### DATA SECTION
⟨

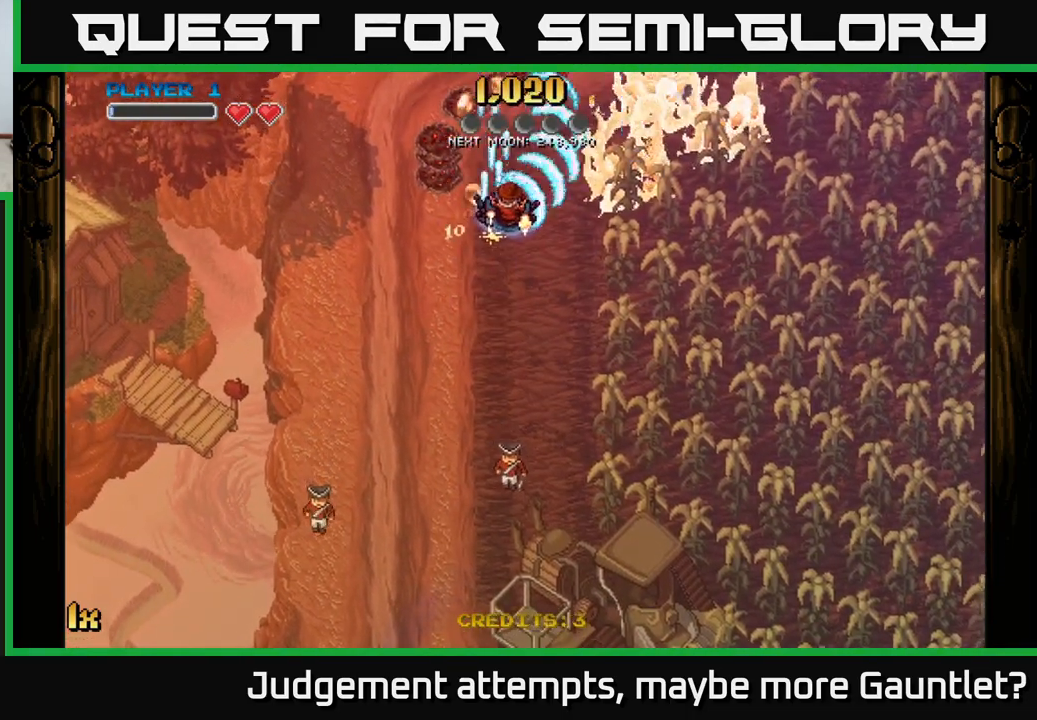
{"buttons": ["A"], "left_stick": "down", "events": [[100, "X", "up"], [183, "left_stick", "up"], [500, "left_stick", "down"]]}
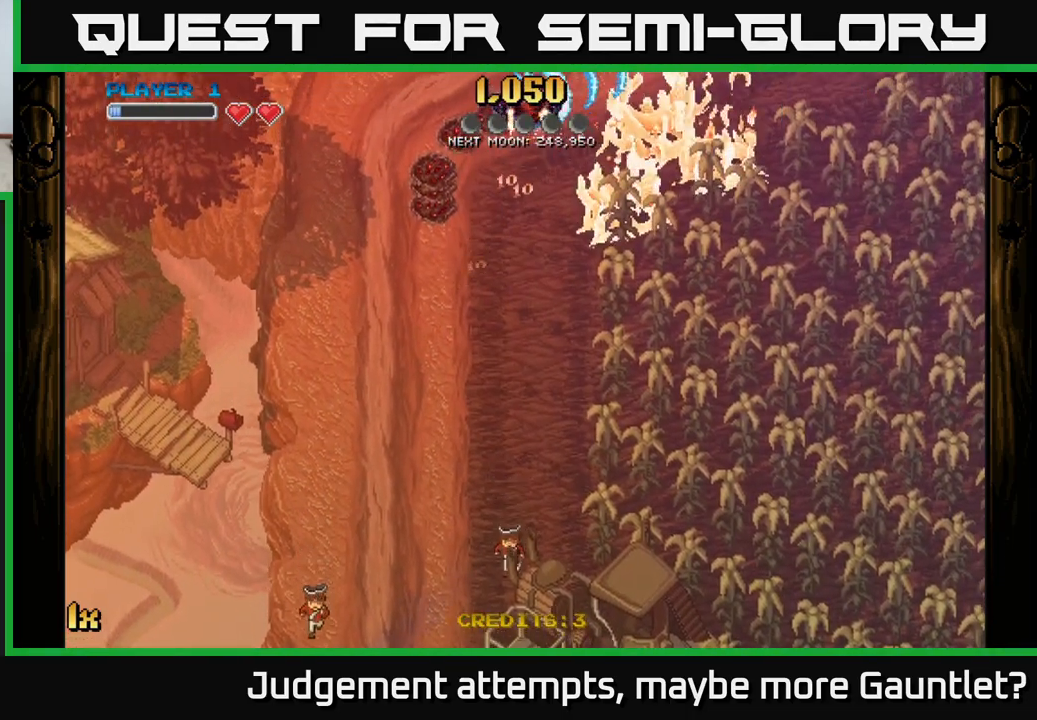
{"buttons": ["A"], "left_stick": "up", "events": [[400, "left_stick", "left"], [483, "left_stick", "up"]]}
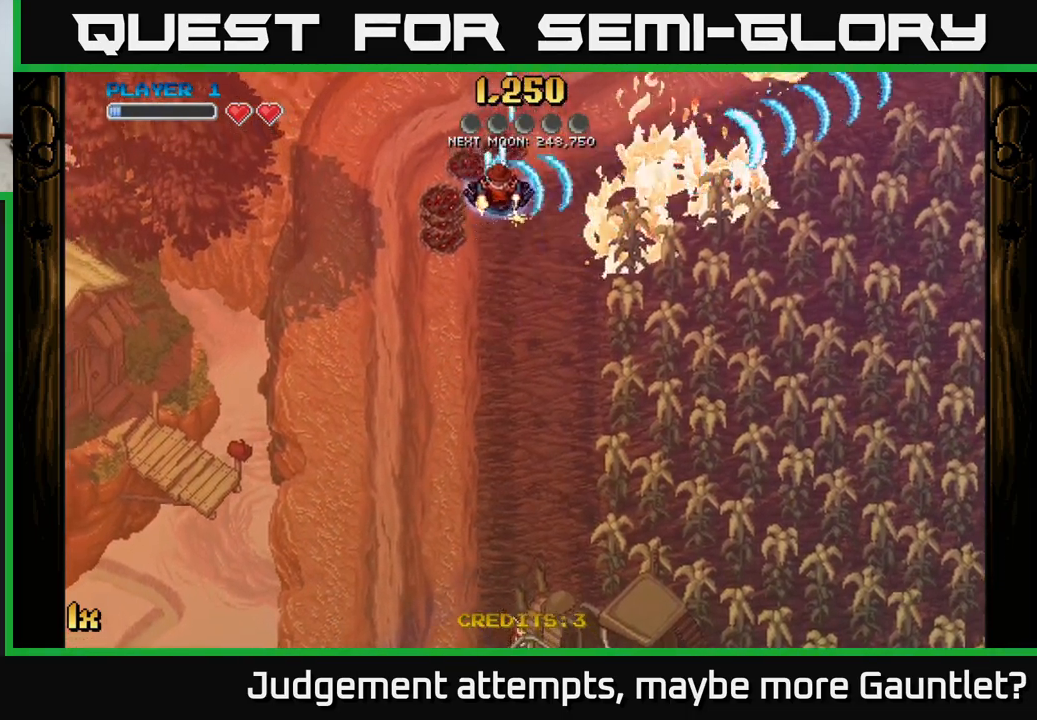
{"buttons": ["A"], "left_stick": "down", "events": [[300, "left_stick", "down"]]}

⟩

Every line of the data that includes the word "down" should be copied.

{"buttons": ["A"], "left_stick": "down", "events": [[100, "X", "up"], [183, "left_stick", "up"], [500, "left_stick", "down"]]}
{"buttons": ["A"], "left_stick": "down", "events": [[300, "left_stick", "down"]]}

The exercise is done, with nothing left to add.